Más allá que el tribunal que preside San Martín haya decidido -
como corresponde- dar trámite a esta institución procesal y a la
fecha ya se conozca el otro tribunal especial que debe emitirá
resolución sobre este pedido vale preguntarse ¿Esos dos
argumentos son posibles de sostener procesalmente? No.
Técnicamente hablando bajo ninguna circunstancia legal. Por lo
tanto de no mediar algo extraordinario ese pedido debe ser
desestimado de manera absoluta, ya que bajo ese argumento en los
delitos perpetrados por una organización criminal deberían
existir tantos tribunales como casos se hayan instaurado contra
sus integrantes. Algo simplemente absurdo.

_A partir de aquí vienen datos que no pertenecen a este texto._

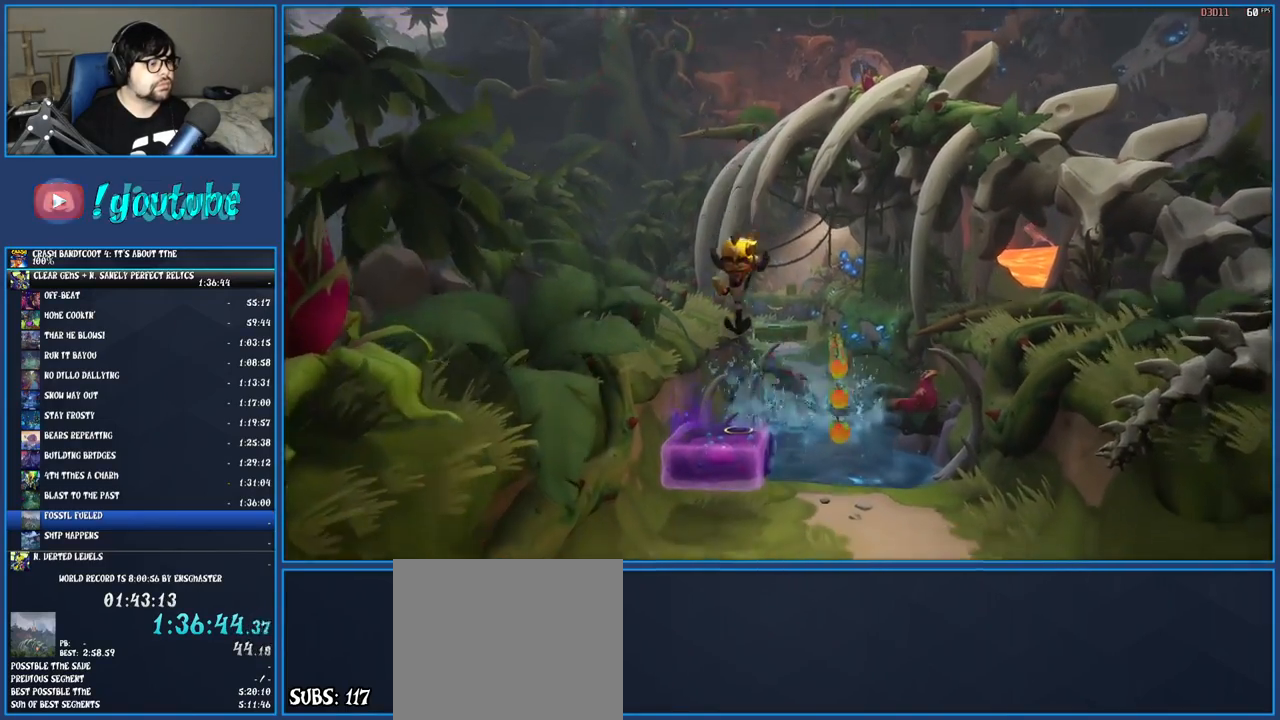
{"buttons": ["CROSS"], "left_stick": "up-right", "right_stick": "center", "button_events": []}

El marco procesal que regula la institución de la recusación está
comprendido en el Código de Procedimientos Penales, norma que en
su artículo 29° estable de manera taxativa las causales de
recusación de los magistrados. En ninguna de ellas incurren los
integrantes de la Sala Penal Especial. Adicionalmente a ello en
el artículo 31° del mismo código se establece que los jueces
también podrán ser recusados "..aunque no concurran las causales
del artículo 29, siempre que exista un motivo fundado para que
pueda dudarse de su imparcialidad. Este motivo deberá ser
explicado con la mayor claridad posible…"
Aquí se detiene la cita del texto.